Burada, Sakarya Valiliğine, Sakarya İl Emniyet Müdürlüğü’ne, Jandarma ekiplerimize ve bu operasyonlarda görev alan polislerimize, ne kadar teşekkür etsek azdır..
Biliniz ki, bu “uyuşturducu baronlarını” böyle yasalar ile polisiye tedbirler ile durdurmak mümkün değildir!..
Bu ballı kaymak işlerden nemalananların, her defasında farklı yötemler ile gizliden, gizliye çocuklarımıza musallat olduklarını, onları uyuşturucuya alıştırdıklarını bilmeyenimiz yok!..
Brüksel merkezindeki evimin sokağının başında, gördüğüm manzara,beni hepten gelecek adına umutsuzluğa soktu..
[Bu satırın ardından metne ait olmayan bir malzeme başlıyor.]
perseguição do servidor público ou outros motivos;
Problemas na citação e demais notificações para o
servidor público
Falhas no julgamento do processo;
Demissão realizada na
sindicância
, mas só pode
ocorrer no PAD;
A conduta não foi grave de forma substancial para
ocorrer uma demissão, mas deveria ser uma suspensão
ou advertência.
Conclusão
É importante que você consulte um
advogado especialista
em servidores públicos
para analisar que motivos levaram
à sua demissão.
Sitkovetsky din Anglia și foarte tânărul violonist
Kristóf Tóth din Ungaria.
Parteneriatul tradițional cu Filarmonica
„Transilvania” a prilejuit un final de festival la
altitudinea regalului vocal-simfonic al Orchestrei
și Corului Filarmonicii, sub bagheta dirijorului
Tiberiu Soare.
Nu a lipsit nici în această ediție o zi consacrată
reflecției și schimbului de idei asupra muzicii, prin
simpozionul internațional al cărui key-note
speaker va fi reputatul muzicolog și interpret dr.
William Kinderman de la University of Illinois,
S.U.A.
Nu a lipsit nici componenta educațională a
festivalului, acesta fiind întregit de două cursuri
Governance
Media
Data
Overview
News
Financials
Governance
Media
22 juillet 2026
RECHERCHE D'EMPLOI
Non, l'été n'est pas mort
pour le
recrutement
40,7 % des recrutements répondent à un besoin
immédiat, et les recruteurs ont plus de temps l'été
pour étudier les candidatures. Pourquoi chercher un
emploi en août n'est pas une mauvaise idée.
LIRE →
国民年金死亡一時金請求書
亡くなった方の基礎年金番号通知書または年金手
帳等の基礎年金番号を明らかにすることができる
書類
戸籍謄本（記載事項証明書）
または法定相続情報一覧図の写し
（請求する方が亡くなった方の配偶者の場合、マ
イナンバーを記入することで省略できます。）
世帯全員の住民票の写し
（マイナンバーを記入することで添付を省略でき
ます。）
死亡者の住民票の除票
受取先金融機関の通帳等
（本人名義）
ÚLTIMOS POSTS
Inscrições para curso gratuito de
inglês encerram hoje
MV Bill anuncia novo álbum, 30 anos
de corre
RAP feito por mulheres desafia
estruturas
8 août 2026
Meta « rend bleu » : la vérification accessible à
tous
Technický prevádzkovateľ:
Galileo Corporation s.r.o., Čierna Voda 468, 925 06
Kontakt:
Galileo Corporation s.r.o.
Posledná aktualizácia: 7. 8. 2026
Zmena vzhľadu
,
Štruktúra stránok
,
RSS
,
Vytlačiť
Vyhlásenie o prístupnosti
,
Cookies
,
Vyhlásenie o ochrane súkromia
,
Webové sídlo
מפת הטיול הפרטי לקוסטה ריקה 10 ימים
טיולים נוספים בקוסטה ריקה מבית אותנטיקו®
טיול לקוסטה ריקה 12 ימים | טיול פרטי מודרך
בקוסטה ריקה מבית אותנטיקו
Belli mekan ve kahvehanelerde, sokak başlarında kümelenerek, cigarısını saran, bizzat içenler arasında Türk gençlerinin de çokluğu üzüntü verici..

PARAYA TAMAH?
“Para gelsin de, nereden gelsin” diyen ailelerin kayıtsızlığı, vurdumduymazlığı, gençlerimizi,  uyuşturucunun ve uyuşturucu baronlarının pençesine düşürerek, hayatta alıyor, koparıyor!
Bu alışkanlığın tedavisi olsa da, bu ağa, bu girdaba düşenlerin kolay, kolay bu tuzaklardan, bu sarmaldan kurtulduklarına ne yazık ki şahit olamıyoruz!
Ne yazık ki, “hep son ölüm, ya da hapishane, yada yarım, yamalak”, bir yaşam oluyor!
İşte yukarıdaki, uyuşturucu ile mücadele çabalarına, yediden yetmişe destek vermeli ve bu konuda evlatlarımızı uyarmalı,bu kirli odaklardan uzak tutmalıyız!